- _EXERCISE TEXT_:
'Let us also not expect that there will be a clean break with the past much though the new government might like to think about it. In a functional democracy that is neither feasible nor desirable. But basic change it must be,' says Shreekant Sambrani.
In his Independence Address to the nation, Prime Minister Narendra Modi alluded to an old structure, having served some purpose but now dilapidated.
He said it is often better to replace it with a new one as the trouble and cost involved in repairing and renovating may be high. He was talking about the soon-to-be-replaced Planning Commission (more about this later), but he did provide a good way to define reform.
Ever since 1991, the term economic reform has gained great currency. The sweeping changes in the industrial licensing policy announced by then finance minister Dr Manmohan Singh were rightly hailed as momentous reforms of the Indian economy.
Since then not just policy changes but every economic announcement by the government of the day has been seen through the prism of reform. Unfortunately, not much clarity exists as to what constitutes reform and what is mere incremental change.

- _TASK LIST_:
A. According to the reform passage, why did Prime Minister Narendra Modi say it is often better to replace an old structure with a new one? Answer in one to three sentences.
B. In the reform passage, who announced the sweeping changes in industrial licensing policy in 1991?
C. Decide whether each statement agrees with the reform passage. Answer yes or no, and quote the words of the passage that decide it.
(i) The 1991 changes in industrial licensing policy were praised as major reforms of the Indian economy.
(ii) Shreekant Sambrani expects a clean break with the past.
(iii) There is clear agreement about what counts as reform and what is only incremental change.

- _STUDY MATERIAL_:
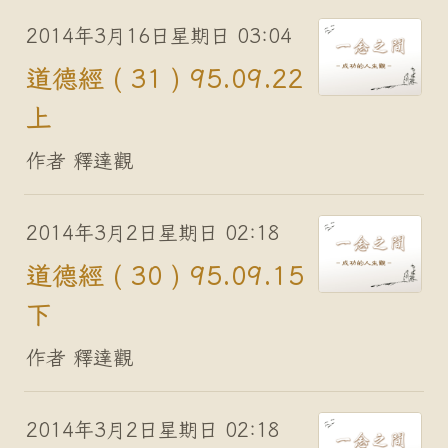
2014年3月16日星期日 03:04
道德經 ( 31 ) 95.09.22
上
作者 釋達觀
2014年3月2日星期日 02:18
道德經 ( 30 ) 95.09.15
下
作者 釋達觀
2014年3月2日星期日 02:18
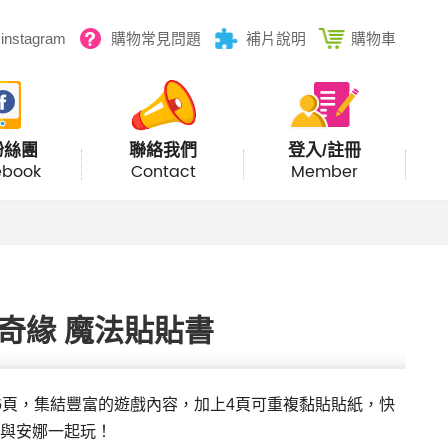
instagram
購物常見問題
補片說明
購物車
粉絲團
聯絡我們
登入/註冊
ebook
Contact
Member
奇緣 魔法貼貼書
6頁，集結豐富的遊戲內容，加上4頁可重複黏貼貼紙，快
與安娜一起玩！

- _ANSWERS FOR EACH ITEM_:
A. Repairing and renovating a dilapidated structure can involve a great deal of trouble and cost. Building a new one is therefore often the better choice.

B. Dr Manmohan Singh, then finance minister, announced them.

C.
(i) Yes: "were rightly hailed as momentous reforms of the Indian economy."
(ii) No: "Let us also not expect that there will be a clean break with the past"
(iii) No: "not much clarity exists as to what constitutes reform and what is mere incremental change."